An extended working holiday in Australia for young adults from eligible countries — work to fund your stay
The First Working Holiday visa is the starting point of the 417 program. It's a one-year visa for travellers from eligible countries who want to take an extended trip in Australia and work to help pay for it.
Applicants have to be 18 to 30 (or up to 35 if their country qualifies for the higher age limit), hold a passport from one of the 19 eligible countries or jurisdictions, apply from outside Australia, and have enough money to support themselves at the start of the stay and to leave at the end.
Holders can work for any employer (usually capped at 6 months per employer), study for up to 4 months (17 weeks total), and travel in and out of Australia freely during the 12 months.
The first 417 is a one-time chance per person. Anyone who has previously been in Australia on a 417 or 462 can't apply for a first 417 again.
These are the published requirements for the 417. Check each one applies to your situation.
The rule is that you can usually work for the same employer for no more than 6 months on a 417. The point is to keep the visa as a working holiday rather than a back-door long-term work permit.
There are exceptions worth knowing. You can work past 6 months for the same employer with written permission from IMMI, or if the work is in particular industries (plant and animal cultivation, fishing, forestry, mining, construction in some regional areas, healthcare in disaster recovery zones).
Different physical locations of the same employer may count separately.
Breaching the 6-month cap is a visa condition breach (8547) and can trigger cancellation or refusal of a future visa.
417 holders can study or train for up to 4 months total (17 weeks) during the 12-month visa.
This is often misunderstood.

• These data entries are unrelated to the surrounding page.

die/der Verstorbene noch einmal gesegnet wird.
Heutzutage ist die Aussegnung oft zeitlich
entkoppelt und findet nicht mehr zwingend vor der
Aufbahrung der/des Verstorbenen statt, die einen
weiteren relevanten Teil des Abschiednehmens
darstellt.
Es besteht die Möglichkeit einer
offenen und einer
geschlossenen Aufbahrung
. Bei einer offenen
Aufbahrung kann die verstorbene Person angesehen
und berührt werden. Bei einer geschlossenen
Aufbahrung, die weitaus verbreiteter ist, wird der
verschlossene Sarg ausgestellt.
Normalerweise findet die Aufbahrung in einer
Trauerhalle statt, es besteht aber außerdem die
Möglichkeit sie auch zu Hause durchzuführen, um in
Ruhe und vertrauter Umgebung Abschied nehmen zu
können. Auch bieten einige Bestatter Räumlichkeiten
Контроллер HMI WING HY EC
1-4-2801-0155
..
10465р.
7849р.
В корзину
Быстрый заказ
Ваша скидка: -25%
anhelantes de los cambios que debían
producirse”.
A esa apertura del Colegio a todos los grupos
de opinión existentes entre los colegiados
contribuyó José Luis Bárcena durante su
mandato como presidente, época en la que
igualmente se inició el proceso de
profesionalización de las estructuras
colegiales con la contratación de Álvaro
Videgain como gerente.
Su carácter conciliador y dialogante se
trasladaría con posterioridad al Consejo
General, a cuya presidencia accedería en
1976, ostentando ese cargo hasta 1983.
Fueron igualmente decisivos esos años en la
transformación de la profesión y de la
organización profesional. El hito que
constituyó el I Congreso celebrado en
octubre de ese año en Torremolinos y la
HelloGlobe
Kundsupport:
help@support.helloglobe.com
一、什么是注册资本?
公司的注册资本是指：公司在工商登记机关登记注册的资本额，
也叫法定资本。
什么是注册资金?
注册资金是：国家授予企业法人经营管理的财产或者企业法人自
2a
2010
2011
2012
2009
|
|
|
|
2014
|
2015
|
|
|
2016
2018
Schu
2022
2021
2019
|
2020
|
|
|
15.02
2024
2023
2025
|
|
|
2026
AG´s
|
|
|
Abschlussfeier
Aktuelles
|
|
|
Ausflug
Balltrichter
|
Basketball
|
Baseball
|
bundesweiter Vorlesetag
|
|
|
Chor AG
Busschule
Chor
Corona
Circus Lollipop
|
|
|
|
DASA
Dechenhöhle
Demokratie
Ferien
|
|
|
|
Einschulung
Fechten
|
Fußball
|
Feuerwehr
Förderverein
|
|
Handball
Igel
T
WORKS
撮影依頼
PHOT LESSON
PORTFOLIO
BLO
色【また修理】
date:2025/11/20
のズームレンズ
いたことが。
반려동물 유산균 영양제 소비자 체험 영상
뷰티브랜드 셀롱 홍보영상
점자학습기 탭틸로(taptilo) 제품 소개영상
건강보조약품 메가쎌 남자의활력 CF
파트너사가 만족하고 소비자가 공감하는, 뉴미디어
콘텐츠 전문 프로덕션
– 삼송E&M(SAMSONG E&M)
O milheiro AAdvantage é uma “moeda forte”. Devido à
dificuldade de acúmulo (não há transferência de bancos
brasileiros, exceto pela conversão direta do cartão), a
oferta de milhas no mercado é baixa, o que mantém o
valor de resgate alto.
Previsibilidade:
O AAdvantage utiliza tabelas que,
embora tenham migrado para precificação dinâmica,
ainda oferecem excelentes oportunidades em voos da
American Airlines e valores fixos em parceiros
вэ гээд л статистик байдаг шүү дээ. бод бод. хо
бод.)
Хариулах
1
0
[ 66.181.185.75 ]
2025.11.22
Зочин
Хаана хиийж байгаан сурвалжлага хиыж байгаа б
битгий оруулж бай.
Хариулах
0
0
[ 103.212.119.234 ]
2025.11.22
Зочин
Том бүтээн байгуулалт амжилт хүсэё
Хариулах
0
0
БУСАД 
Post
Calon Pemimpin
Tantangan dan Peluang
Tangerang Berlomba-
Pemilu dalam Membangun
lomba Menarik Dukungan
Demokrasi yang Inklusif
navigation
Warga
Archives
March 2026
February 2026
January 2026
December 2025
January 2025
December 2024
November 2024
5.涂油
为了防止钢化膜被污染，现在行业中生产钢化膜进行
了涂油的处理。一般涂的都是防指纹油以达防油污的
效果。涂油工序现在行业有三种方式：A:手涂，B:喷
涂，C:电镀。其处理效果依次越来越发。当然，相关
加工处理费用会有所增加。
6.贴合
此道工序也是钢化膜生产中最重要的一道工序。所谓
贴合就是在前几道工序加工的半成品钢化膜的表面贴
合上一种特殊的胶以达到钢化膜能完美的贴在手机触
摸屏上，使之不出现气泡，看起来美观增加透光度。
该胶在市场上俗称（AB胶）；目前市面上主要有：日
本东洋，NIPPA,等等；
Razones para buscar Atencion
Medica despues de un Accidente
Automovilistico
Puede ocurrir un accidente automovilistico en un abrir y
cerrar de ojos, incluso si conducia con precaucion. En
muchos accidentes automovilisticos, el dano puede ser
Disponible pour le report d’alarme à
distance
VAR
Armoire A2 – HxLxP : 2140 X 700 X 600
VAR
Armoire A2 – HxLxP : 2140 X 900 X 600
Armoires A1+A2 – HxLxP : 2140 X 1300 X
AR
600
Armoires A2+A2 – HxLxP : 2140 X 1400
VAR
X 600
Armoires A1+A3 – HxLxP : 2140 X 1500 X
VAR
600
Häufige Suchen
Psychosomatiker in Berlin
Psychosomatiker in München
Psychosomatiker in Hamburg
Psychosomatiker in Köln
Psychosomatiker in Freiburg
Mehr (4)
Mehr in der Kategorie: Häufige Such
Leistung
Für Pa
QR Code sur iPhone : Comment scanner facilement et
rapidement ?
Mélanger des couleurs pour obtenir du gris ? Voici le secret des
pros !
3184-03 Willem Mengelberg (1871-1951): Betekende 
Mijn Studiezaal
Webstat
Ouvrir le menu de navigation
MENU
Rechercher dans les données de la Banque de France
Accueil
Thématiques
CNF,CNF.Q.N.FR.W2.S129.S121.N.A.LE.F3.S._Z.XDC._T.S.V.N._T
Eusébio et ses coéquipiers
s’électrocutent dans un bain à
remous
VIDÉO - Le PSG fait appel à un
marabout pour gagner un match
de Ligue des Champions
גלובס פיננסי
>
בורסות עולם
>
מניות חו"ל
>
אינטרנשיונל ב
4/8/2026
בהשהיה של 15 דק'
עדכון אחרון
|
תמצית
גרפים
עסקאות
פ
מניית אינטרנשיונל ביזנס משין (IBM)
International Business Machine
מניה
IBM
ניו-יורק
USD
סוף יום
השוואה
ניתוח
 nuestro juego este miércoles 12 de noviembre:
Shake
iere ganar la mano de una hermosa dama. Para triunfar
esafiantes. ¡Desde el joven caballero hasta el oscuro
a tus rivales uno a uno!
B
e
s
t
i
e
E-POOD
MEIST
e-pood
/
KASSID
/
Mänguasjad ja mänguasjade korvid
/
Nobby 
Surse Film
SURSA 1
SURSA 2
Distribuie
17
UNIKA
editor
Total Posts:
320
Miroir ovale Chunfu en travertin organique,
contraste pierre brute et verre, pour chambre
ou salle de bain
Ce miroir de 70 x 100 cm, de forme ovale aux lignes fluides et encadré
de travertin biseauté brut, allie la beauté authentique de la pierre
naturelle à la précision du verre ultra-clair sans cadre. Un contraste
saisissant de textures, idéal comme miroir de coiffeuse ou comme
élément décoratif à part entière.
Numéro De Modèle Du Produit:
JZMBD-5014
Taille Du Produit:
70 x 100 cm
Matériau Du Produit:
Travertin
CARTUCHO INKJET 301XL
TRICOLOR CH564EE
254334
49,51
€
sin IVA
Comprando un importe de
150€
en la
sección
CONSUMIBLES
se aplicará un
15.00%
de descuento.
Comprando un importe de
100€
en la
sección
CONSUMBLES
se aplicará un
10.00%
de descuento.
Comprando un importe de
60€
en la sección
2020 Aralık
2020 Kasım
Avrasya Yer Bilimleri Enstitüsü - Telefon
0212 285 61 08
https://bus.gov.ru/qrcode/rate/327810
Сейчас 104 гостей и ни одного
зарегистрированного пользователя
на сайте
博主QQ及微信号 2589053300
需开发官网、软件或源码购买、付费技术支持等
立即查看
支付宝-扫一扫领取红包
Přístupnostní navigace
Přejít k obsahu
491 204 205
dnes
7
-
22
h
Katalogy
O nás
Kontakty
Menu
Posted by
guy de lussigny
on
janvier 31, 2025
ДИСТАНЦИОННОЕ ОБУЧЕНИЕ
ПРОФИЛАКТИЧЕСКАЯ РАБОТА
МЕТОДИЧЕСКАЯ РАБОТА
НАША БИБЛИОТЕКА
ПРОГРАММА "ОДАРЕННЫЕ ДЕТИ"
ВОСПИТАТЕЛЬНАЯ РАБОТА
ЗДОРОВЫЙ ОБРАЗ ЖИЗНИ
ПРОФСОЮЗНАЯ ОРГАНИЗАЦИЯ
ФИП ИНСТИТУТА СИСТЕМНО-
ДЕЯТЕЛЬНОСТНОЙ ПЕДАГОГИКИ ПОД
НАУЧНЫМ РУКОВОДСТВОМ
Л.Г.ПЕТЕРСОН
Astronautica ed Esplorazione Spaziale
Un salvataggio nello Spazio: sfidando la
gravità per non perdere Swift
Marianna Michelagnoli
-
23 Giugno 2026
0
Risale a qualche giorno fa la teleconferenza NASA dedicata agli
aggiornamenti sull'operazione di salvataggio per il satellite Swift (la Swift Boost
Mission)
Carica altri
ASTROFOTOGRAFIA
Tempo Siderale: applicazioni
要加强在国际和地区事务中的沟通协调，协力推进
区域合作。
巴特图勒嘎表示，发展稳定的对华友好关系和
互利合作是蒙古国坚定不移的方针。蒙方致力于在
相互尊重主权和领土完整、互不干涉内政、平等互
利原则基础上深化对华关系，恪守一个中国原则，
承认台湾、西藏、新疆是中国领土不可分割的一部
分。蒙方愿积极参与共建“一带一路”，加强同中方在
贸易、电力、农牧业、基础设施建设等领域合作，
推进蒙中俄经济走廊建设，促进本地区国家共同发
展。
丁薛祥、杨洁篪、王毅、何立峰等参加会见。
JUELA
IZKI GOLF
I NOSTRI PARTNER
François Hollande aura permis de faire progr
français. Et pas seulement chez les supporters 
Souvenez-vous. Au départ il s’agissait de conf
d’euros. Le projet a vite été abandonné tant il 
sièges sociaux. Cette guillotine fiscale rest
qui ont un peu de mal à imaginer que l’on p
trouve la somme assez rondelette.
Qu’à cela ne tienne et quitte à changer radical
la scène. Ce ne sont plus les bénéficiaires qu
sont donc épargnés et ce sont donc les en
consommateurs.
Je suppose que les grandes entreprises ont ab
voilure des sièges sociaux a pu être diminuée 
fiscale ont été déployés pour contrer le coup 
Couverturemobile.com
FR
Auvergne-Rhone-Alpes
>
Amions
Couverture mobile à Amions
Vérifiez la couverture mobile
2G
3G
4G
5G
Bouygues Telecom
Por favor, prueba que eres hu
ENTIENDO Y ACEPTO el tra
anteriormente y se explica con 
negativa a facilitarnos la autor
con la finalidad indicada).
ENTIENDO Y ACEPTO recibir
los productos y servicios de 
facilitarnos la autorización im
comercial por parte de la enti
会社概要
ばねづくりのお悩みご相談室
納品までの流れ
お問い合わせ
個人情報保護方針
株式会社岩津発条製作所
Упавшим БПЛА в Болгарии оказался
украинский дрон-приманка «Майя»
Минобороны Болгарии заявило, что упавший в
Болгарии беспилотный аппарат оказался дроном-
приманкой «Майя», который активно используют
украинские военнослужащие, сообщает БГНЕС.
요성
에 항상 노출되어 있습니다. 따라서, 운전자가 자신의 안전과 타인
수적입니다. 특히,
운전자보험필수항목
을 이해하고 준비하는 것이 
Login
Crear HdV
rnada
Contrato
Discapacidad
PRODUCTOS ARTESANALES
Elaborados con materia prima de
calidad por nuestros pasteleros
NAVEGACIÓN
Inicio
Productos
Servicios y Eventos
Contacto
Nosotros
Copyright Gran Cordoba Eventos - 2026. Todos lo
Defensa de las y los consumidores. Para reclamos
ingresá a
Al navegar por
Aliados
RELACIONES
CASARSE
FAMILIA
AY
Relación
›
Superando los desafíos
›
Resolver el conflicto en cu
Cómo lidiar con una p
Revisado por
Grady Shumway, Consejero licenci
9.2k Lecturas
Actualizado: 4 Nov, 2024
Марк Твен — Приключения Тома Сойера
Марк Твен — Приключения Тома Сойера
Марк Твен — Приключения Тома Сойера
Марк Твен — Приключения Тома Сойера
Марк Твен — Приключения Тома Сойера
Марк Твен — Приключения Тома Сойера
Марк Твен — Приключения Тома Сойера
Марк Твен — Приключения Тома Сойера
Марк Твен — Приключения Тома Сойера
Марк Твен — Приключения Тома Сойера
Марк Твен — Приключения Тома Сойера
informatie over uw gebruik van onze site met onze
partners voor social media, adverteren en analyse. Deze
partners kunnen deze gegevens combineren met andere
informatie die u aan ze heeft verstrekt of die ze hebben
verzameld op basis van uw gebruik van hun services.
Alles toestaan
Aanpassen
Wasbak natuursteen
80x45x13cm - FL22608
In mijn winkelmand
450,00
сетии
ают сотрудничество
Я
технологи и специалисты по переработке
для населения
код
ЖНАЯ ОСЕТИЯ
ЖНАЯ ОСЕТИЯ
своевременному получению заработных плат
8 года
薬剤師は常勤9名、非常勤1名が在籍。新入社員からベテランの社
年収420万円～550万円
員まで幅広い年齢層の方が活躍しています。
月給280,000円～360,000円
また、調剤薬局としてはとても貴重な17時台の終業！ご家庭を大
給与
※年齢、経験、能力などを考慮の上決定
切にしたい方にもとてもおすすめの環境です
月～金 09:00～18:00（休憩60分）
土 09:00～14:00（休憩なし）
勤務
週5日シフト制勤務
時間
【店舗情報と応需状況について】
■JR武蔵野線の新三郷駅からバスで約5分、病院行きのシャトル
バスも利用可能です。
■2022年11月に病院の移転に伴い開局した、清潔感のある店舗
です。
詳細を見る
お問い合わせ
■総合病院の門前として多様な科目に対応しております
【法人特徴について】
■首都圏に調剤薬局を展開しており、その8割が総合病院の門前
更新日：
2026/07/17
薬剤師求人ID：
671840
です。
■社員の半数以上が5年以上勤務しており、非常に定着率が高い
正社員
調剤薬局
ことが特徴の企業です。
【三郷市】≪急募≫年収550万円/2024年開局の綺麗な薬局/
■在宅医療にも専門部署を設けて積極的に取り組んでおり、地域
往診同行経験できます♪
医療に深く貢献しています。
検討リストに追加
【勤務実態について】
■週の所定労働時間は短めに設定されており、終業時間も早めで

It's a hard total cap, not 4 months per course. You can split the study across the year, but the combined time has to stay under 17 weeks.
There is no restriction on the type of course or institution. Long-haul study (more than 17 weeks) needs a Student visa, not a 417.
The 3 months of specified work needed for a second 417 (and 6 months for a third) isn't just 'any job in regional Australia'. The job has to be in an approved industry and, for some industries, in an approved postcode.
The approved list includes plant and animal cultivation (farm work, picking, packing), fishing and pearling, tree farming and felling, mining, construction in eligible regional areas, and from 2025, bushfire and natural-disaster recovery work in certain postcodes.
Always check the IMMI specified-work page before accepting a role expecting it to count.
417 holders can leave Australia and come back as many times as they like during the visa.
The catch is the 12-month stay clock starts on the date of first entry and runs continuously.
Spending 3 months in Thailand mid-visa doesn't give back those 3 months at the end.
People who want a longer total trip in Australia tend to time the first entry, do the visa run-in, then save overseas travel for the gap between first and second 417.